● **TASK GOAL**
Write out, word for word, the lines of the material below, starting with the line that contains "#9. Instrument type: vernier" and going on through the line that contains "Field value: 31.4 mm", and leave out everything else.

● **TASK MATERIAL**
- Opening Delimiter -
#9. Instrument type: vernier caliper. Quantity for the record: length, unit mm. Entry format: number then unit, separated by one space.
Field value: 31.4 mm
- Closing Delimiter -
- Opening Delimiter -
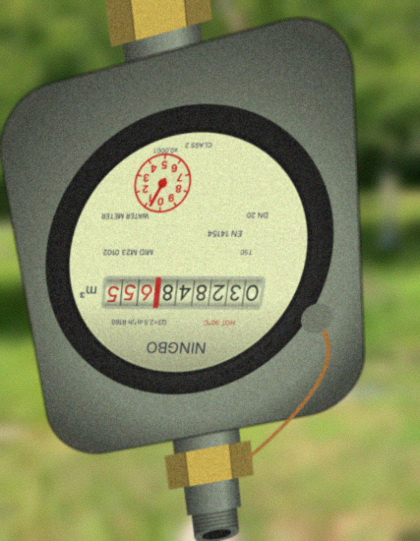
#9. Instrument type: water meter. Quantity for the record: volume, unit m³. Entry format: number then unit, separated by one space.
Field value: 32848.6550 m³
- Closing Delimiter -
- Opening Delimiter -
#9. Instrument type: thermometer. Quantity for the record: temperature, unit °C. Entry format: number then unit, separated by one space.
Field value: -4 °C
- Closing Delimiter -
● **OUTPUT BELOW**
#9. Instrument type: vernier caliper. Quantity for the record: length, unit mm. Entry format: number then unit, separated by one space.
Field value: 31.4 mm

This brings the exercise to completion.